_DIRECTIONS_.
Please output every one of the lines below without any change, leaving out the pictures.

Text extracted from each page
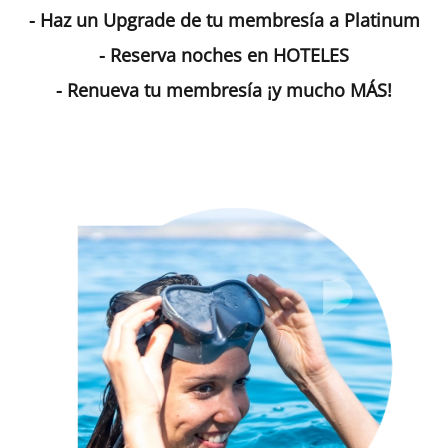
- Haz un Upgrade de tu membresía a Platinum
- Reserva noches en HOTELES
- Renueva tu membresía ¡y mucho MÁS!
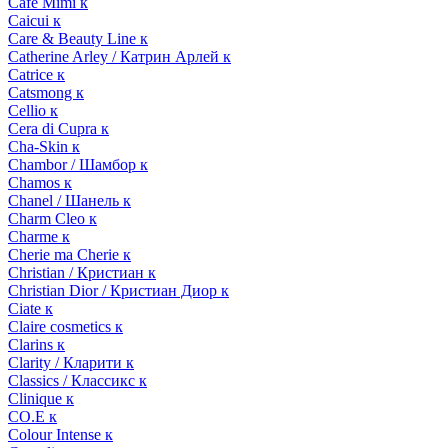
Cafe Mimi к
Caicui к
Care & Beauty Line к
Catherine Arley / Катрин Арлей к
Catrice к
Catsmong к
Cellio к
Cera di Cupra к
Cha-Skin к
Chambor / Шамбор к
Chamos к
Chanel / Шанель к
Charm Cleo к
Charme к
Cherie ma Cherie к
Christian / Кристиан к
Christian Dior / Кристиан Диор к
Ciate к
Claire cosmetics к
Clarins к
Clarity / Кларити к
Classics / Классикс к
Clinique к
CO.E к
Colour Intense к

_TASK RESULT_.
- Haz un Upgrade de tu membresía a Platinum
- Reserva noches en HOTELES
- Renueva tu membresía ¡y mucho MÁS!
Cafe Mimi к
Caicui к
Care & Beauty Line к
Catherine Arley / Катрин Арлей к
Catrice к
Catsmong к
Cellio к
Cera di Cupra к
Cha-Skin к
Chambor / Шамбор к
Chamos к
Chanel / Шанель к
Charm Cleo к
Charme к
Cherie ma Cherie к
Christian / Кристиан к
Christian Dior / Кристиан Диор к
Ciate к
Claire cosmetics к
Clarins к
Clarity / Кларити к
Classics / Классикс к
Clinique к
CO.E к
Colour Intense к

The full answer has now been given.